Quando consideramos predicados complexos fazer-SN, para além das
observações já referidas atrás a propósito da não-equivalência ou mesmo
inexistência de lexicalizações correspondentes, importa notar que a estrutura do
predicado complexo em (12), fazer uma queixa, não faz supor que a sua
lexicalização correspondente seja um verbo pronominal reflexo queixar-se,
contrariamente ao que acontece com fazer um discurso /uma observação/ um
elogio/ um pedido/ uma súplica, a que correspondem verbos sem pronome.
No caso dos predicados complexos V-SN encabeçados pelo verbo leve dar e
pelo seu oposto relacional apanhar, existe simetria: compare-se dar uma sova, dar
pontapés, dar um murro com apanhar uma sova, apanhar pontapés, apanhar um
murro. Contudo, essa simetria é inexistente nas lexicalizações correspondentes:
sovar, pontapear, esmurrar apenas existem para os predicados complexos com dar.

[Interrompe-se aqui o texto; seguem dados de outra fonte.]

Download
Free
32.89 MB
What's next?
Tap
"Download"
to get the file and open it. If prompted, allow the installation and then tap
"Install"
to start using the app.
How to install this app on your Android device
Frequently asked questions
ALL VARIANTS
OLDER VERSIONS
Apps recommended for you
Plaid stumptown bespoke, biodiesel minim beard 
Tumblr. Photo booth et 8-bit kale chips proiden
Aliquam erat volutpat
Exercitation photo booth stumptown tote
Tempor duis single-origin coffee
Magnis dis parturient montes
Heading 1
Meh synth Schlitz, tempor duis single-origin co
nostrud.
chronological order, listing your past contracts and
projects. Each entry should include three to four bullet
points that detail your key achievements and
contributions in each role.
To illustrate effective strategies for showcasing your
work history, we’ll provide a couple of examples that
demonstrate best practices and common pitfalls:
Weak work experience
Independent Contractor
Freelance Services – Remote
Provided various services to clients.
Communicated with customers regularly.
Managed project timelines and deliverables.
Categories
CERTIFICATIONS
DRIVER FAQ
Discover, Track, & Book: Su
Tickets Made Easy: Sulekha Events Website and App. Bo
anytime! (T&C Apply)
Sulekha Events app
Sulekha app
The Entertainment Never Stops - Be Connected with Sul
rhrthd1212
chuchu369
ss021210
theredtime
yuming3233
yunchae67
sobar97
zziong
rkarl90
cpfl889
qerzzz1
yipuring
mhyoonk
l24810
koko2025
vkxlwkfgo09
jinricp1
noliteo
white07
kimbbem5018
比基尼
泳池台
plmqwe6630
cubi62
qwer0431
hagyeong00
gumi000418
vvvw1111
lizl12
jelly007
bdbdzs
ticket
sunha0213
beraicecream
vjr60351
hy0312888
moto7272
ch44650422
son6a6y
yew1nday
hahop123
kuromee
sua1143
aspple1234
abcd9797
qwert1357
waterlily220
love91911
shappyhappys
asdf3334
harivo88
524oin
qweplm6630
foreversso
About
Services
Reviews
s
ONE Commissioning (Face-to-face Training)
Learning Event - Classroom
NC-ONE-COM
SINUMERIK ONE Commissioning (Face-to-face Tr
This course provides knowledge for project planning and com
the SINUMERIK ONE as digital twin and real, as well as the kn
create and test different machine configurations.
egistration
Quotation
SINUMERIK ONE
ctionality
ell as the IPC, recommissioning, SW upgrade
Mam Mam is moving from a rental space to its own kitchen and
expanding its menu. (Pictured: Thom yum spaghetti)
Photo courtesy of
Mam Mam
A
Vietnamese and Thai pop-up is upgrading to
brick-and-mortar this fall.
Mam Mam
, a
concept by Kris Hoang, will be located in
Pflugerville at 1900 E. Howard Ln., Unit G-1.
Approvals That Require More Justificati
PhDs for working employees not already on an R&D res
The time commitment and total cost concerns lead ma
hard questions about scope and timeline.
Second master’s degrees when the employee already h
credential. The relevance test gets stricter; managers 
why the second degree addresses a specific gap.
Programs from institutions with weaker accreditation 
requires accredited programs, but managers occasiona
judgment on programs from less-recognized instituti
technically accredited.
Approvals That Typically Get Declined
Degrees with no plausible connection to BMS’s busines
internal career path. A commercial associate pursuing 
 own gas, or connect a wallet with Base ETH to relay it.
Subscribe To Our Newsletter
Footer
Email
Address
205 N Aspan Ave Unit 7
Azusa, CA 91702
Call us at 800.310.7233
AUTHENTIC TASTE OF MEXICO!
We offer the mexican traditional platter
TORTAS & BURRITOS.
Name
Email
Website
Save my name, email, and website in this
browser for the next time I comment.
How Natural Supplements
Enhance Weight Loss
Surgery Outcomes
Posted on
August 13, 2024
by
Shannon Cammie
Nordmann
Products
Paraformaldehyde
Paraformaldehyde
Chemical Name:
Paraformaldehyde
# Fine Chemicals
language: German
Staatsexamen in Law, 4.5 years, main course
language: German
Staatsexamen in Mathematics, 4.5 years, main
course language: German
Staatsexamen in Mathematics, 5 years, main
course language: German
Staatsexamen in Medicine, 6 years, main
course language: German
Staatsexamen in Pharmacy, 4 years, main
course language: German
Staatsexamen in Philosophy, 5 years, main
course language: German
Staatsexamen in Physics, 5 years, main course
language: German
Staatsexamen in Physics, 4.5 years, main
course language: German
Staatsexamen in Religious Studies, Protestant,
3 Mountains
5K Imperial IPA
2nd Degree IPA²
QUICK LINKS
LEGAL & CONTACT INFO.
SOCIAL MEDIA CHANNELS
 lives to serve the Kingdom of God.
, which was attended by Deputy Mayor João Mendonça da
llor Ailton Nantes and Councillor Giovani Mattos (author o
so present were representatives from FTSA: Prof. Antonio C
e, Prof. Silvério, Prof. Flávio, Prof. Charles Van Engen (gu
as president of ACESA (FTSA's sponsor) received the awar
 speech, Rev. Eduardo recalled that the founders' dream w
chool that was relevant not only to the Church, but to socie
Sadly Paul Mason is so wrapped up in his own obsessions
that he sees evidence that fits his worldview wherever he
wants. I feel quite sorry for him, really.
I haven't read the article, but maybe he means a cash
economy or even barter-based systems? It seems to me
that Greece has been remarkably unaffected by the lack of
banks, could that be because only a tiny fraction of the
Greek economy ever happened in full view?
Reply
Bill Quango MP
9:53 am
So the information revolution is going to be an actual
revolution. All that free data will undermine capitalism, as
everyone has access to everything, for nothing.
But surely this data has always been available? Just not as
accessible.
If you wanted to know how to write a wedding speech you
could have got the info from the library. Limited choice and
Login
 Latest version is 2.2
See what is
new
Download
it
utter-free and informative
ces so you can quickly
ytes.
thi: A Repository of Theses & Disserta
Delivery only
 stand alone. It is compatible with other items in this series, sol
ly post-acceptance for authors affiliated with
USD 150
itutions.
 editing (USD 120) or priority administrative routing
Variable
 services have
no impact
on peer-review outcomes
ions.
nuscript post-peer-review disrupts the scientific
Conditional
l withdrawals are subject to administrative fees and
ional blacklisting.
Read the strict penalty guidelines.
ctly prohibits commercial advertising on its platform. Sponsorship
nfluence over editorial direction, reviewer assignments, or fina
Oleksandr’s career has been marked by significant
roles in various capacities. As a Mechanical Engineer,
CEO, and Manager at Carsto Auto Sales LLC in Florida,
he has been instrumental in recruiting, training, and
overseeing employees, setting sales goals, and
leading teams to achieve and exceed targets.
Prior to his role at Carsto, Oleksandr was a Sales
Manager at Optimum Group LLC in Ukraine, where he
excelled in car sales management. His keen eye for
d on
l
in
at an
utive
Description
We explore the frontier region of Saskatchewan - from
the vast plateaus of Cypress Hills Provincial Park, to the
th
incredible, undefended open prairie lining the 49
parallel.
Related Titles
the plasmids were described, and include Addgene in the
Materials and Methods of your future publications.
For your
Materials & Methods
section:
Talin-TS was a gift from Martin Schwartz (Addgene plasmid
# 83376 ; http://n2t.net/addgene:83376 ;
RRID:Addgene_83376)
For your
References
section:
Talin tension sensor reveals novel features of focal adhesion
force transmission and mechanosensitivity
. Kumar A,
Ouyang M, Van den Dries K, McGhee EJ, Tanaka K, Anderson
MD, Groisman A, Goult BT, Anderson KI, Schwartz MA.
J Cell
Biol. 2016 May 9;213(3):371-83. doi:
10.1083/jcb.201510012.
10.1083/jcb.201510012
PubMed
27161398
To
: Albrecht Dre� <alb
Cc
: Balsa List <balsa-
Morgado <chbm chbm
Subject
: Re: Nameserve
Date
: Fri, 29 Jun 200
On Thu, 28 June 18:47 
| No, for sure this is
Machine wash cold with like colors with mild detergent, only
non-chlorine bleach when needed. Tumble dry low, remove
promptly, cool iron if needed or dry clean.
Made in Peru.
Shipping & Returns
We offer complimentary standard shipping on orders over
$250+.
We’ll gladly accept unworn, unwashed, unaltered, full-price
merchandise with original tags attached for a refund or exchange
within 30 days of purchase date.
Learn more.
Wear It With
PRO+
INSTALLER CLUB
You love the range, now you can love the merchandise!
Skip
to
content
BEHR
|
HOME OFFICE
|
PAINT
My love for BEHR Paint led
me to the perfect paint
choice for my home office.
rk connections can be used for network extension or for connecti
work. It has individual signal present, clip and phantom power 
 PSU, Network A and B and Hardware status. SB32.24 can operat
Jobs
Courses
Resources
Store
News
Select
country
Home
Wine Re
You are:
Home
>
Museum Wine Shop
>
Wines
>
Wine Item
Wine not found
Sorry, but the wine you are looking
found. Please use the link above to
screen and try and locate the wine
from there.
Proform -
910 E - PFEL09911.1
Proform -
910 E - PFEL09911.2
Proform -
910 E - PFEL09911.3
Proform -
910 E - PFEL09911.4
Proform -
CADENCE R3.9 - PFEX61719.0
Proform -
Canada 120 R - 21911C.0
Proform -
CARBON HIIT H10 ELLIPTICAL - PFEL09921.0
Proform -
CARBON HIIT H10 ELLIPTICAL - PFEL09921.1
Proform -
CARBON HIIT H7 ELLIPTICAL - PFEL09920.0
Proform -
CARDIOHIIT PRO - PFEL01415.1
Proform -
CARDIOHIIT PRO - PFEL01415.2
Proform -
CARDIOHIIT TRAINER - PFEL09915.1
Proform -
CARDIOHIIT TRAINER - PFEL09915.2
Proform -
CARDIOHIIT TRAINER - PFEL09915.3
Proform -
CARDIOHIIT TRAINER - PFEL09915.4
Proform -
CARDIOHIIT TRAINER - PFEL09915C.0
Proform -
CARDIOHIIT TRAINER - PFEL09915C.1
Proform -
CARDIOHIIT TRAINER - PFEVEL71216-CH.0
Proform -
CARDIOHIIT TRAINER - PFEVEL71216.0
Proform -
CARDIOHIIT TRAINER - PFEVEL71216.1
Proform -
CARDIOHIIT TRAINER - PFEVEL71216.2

Inversamente, a apanhar uma bebedeira, apanhar um susto, apanhar uma
constipação correspondem as lexicalizações incoativas embebedar-se, assustar-se,
constipar-se. Mas, neste caso, os opostos relacionais só estão sistematicamente
representados nas lexicalizações causativas embebedar, assustar, constipar, sendo
os predicados complexos equivalentes ou inexistentes ou construídos com verbos
leves diferentes de dar: *dar uma bebedeira, *dar um susto, pegar uma
constipação a alguém.
A frequência com que construções de predicados complexos como as que
analisámos são utilizadas coloquialmente e a não-predizibilidade de uma
lexicalização equivalente do ponto de vista gramatical e pragmático fazem deste
tópico uma área a explorar no ensino do Português Europeu a falantes não-nativos.